Of course, not everyone who's been suspended was necessarily in on the plot — the superintendent, for example, is probably being disciplined for tolerating a prison environment where planning an escape was possible. But that's the same environment that allowed other guards to respond by interrogating and abusing inmates. The Times speculates that guards were "frantically [pressing] for information that could lead to the capture of the two prisoners, and perhaps exonerate themselves for the security lapses that contributed to the breakout." Because some guards really were responsible for the escape, other guards needed all the more desperately to clear their names. And while they couldn't easily take out their anger on other guards, they could take it out on inmates.
On some level, America has kind of accepted that prisons are largely lawless places. That's why prison rape jokes are popular enough that President Obama had to point out how inappropriate they are. And the president didn't even mention the cluster of other jokes and stereotypes about life in prison, rife with cracks about shivs and assumptions about race gangs.
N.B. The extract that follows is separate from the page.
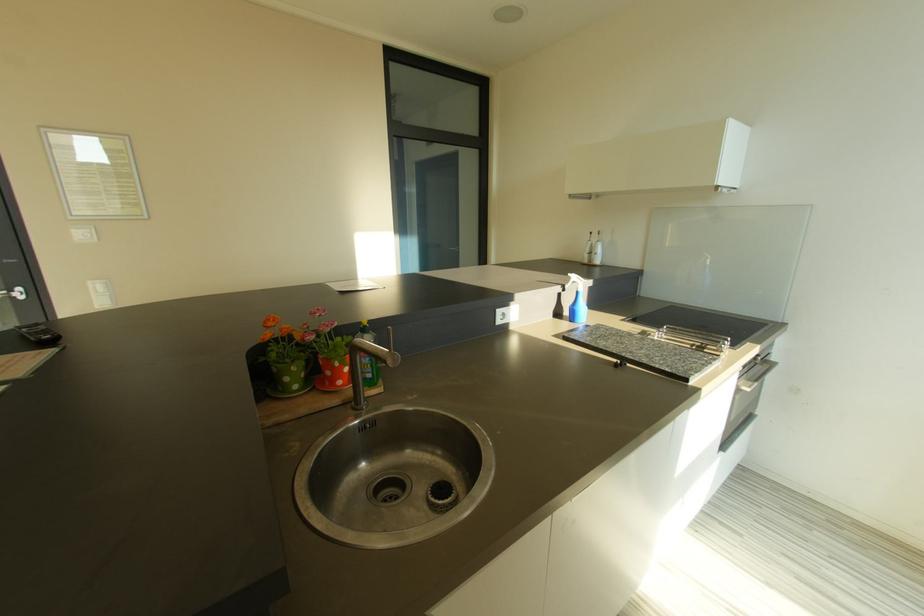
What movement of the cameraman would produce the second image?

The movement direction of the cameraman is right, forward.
That's a stereotype grounded in some level of fact. But it also makes it hard to remember that there are rules and standards for humane treatment in prison, and that guards aren't supposed to have total and capricious power over inmates. Being angry because a pair of inmates escaped is a terrible reason to throw another inmate in solitary confinement or force him into a $3-a-week job. But there aren't very many good reasons to do those things, either.